▶ [AIM OF THE TASK]
Copy out all of the records. Keep every word exact.

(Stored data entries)
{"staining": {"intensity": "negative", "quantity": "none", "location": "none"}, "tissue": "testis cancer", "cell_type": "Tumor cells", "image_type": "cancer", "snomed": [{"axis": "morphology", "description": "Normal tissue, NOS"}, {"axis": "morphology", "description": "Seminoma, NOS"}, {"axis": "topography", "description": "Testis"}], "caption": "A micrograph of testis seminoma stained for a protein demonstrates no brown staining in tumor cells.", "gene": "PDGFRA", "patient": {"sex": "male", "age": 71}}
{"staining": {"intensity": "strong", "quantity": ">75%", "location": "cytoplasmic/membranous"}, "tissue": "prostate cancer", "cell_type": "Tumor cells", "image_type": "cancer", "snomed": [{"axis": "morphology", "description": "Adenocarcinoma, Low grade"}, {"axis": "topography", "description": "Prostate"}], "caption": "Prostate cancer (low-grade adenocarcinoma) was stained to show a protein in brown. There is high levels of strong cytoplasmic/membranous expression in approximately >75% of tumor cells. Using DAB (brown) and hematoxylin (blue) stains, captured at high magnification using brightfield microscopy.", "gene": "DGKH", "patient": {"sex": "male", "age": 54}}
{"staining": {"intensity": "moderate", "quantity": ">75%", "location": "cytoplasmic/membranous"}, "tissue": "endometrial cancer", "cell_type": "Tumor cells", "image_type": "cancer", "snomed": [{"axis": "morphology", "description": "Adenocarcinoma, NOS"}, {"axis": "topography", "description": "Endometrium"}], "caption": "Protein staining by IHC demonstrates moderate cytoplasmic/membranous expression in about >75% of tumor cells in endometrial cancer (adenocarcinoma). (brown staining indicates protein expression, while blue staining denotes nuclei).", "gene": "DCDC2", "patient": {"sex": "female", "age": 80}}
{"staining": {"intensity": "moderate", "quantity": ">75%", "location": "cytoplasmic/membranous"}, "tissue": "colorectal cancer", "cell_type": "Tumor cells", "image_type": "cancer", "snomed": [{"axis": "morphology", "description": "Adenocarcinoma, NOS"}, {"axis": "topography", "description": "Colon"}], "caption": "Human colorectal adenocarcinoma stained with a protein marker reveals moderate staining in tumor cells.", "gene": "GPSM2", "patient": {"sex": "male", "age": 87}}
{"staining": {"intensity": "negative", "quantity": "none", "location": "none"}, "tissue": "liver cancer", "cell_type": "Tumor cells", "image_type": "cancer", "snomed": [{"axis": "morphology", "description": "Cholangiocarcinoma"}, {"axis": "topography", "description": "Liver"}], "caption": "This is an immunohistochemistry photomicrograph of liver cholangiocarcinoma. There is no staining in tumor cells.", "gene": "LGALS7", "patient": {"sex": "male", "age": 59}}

▶ [RESPONSE TO THE EXERCISE]
{"staining": {"intensity": "negative", "quantity": "none", "location": "none"}, "tissue": "testis cancer", "cell_type": "Tumor cells", "image_type": "cancer", "snomed": [{"axis": "morphology", "description": "Normal tissue, NOS"}, {"axis": "morphology", "description": "Seminoma, NOS"}, {"axis": "topography", "description": "Testis"}], "caption": "A micrograph of testis seminoma stained for a protein demonstrates no brown staining in tumor cells.", "gene": "PDGFRA", "patient": {"sex": "male", "age": 71}}
{"staining": {"intensity": "strong", "quantity": ">75%", "location": "cytoplasmic/membranous"}, "tissue": "prostate cancer", "cell_type": "Tumor cells", "image_type": "cancer", "snomed": [{"axis": "morphology", "description": "Adenocarcinoma, Low grade"}, {"axis": "topography", "description": "Prostate"}], "caption": "Prostate cancer (low-grade adenocarcinoma) was stained to show a protein in brown. There is high levels of strong cytoplasmic/membranous expression in approximately >75% of tumor cells. Using DAB (brown) and hematoxylin (blue) stains, captured at high magnification using brightfield microscopy.", "gene": "DGKH", "patient": {"sex": "male", "age": 54}}
{"staining": {"intensity": "moderate", "quantity": ">75%", "location": "cytoplasmic/membranous"}, "tissue": "endometrial cancer", "cell_type": "Tumor cells", "image_type": "cancer", "snomed": [{"axis": "morphology", "description": "Adenocarcinoma, NOS"}, {"axis": "topography", "description": "Endometrium"}], "caption": "Protein staining by IHC demonstrates moderate cytoplasmic/membranous expression in about >75% of tumor cells in endometrial cancer (adenocarcinoma). (brown staining indicates protein expression, while blue staining denotes nuclei).", "gene": "DCDC2", "patient": {"sex": "female", "age": 80}}
{"staining": {"intensity": "moderate", "quantity": ">75%", "location": "cytoplasmic/membranous"}, "tissue": "colorectal cancer", "cell_type": "Tumor cells", "image_type": "cancer", "snomed": [{"axis": "morphology", "description": "Adenocarcinoma, NOS"}, {"axis": "topography", "description": "Colon"}], "caption": "Human colorectal adenocarcinoma stained with a protein marker reveals moderate staining in tumor cells.", "gene": "GPSM2", "patient": {"sex": "male", "age": 87}}
{"staining": {"intensity": "negative", "quantity": "none", "location": "none"}, "tissue": "liver cancer", "cell_type": "Tumor cells", "image_type": "cancer", "snomed": [{"axis": "morphology", "description": "Cholangiocarcinoma"}, {"axis": "topography", "description": "Liver"}], "caption": "This is an immunohistochemistry photomicrograph of liver cholangiocarcinoma. There is no staining in tumor cells.", "gene": "LGALS7", "patient": {"sex": "male", "age": 59}}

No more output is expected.